SUPPLIED PASSAGE:

Segment Open

Diff is a Bristol street artist who is horribly under-represented on Natural Adventures, and although I have published a few of his pieces before, I still have several in my archives. I will have to dig them out. This most recent piece, for Upfest is a real winner in my view.
There is something rather tender and touching about the stencil piece, and the positioning and posture of the kissing characters is just about perfect. Young love beautifully captured in a contemporary way. Such a pity this piece was only on view for two days – perhaps he could recreate it somewhere else in Bristol… hint, hint.
This is another piece that was created as part of Upfest 2015. It sits in the covered car park area immediately behind the Tobacco Factory and is by Bristol-trained artist Stephen Quick. On his website, he describes his work as follows:
“My art mainly represents contemporary culture via pop art; I embrace our materialistic nature, which often defines who we are”
I don’t think he does a lot of street art, which may make this piece rather unusual. At first I wondered if it was a studio piece that was placed here, but I think the spray paint has overlapped onto the fence behind and that it was probably painted in situ. In my view, however it was executed, it is a great work – lovely drips.
One of the things I love about Bristol is the tight street art community that exists here, it feels like something really significant and special. I guess all cities with well developed graffiti scenes feel the same. It is really nice though when visitors come and spray the streets and bring something different with them.
This is an established piece in Picton Lane by RUN with some additions by Rowdy (who kind of owns this lane).RUN, you might remember is responsible for this wonderful piece in London, and I believe he has been busy in Camden just recently. Here we have a colourful celebration of love and friendship, expressed on the slightly unlikely front and doors of a small local garage.
Men kissing might be the subject of scorn or defacing, but not here. Bristol is a tolerant and progressive city and this subject matter barely turns heads, which (apart from the masterful artwork) is how it should be.

Segment Closed

INFORMATION PROVIDED:
Segment Open

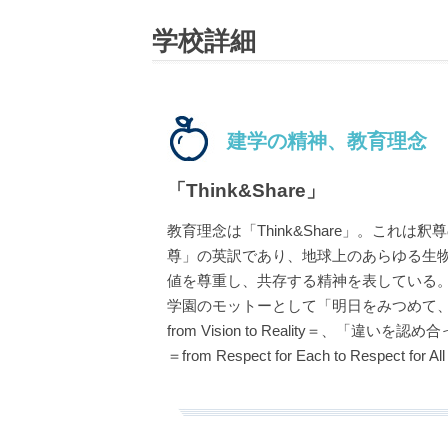
学校詳細
建学の精神、教育理念
「Think&Share」
教育理念は「Think&Share」。これは
尊」の英訳であり、地球上のあらゆる生
値を尊重し、共存する精神を表している
学園のモットーとして「明日をみつめて
from Vision to Reality＝、「違
＝from Respect for Each to Respect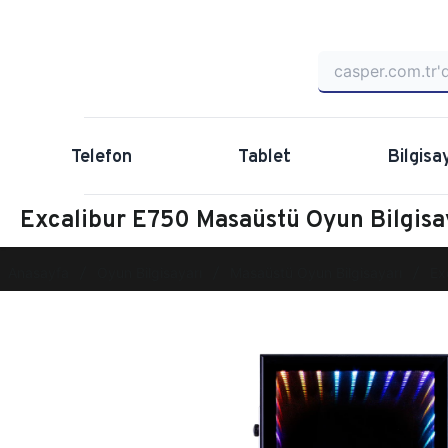
Telefon
Tablet
Bilgisa
Excalibur E750 Masaüstü Oyun Bilgi
Anasayfa
Oyun Bilgisayarı
Masaüstü Oyun Bilgisayarı
Ex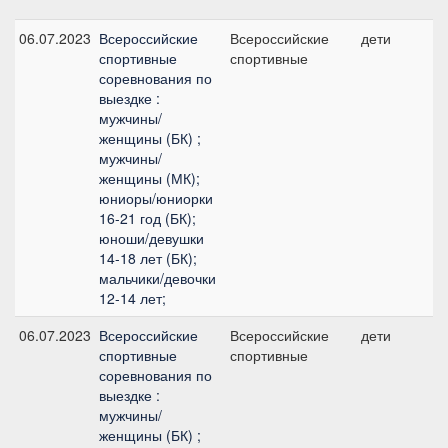
06.07.2023
Всероссийские
Всероссийские
дети
спортивные
спортивные
соревнования по
выездке :
мужчины/
женщины (БК) ;
мужчины/
женщины (МК);
юниоры/юниорки
16-21 год (БК);
юноши/девушки
14-18 лет (БК);
мальчики/девочки
12-14 лет;
06.07.2023
Всероссийские
Всероссийские
дети
спортивные
спортивные
соревнования по
выездке :
мужчины/
женщины (БК) ;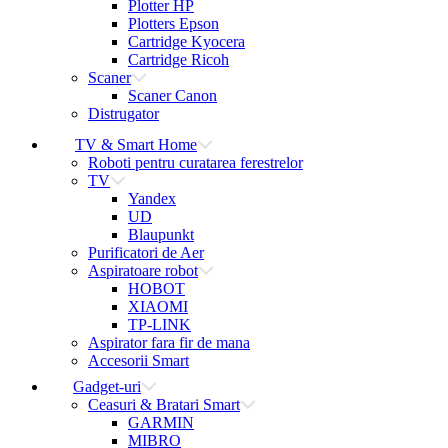
Plotter HP
Plotters Epson
Cartridge Kyocera
Cartridge Ricoh
Scaner
Scaner Canon
Distrugator
TV & Smart Home
Roboti pentru curatarea ferestrelor
TV
Yandex
UD
Blaupunkt
Purificatori de Aer
Aspiratoare robot
HOBOT
XIAOMI
TP-LINK
Aspirator fara fir de mana
Accesorii Smart
Gadget-uri
Ceasuri & Bratari Smart
GARMIN
MIBRO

Segment Closed

Extend the Bristol street art post past its final paragraph. The data on this page are not required.

ANSWER SECTION:
I love the sharp lines and colours of RUN’s work. You might spot a Rowdy crocodile sitting on what looks like a London cab on one of the panels too. A fun piece from RUN – you’re welcome to return anytime.
With one month to go before the referendum to decide on whether Great Britain should stay in the European Union, things are hotting up. This is an extraordinary commission from a group who are encouraging voters to remain in the EU. The wall is where the Bruno Smoky ‘burning house‘ piece was.
I was lucky enough to see the artist working on this piece on my way to work yesterday morning. I stopped and chatted with him, while he painted. He is Felix (FLX) Braun, one of the original Bristol street artists and author of ‘children of the can‘ a seminal book cataloging the birth and growth of Bristol street art. Felix is one half of the Paintsmiths who created this tribute to Mibsy.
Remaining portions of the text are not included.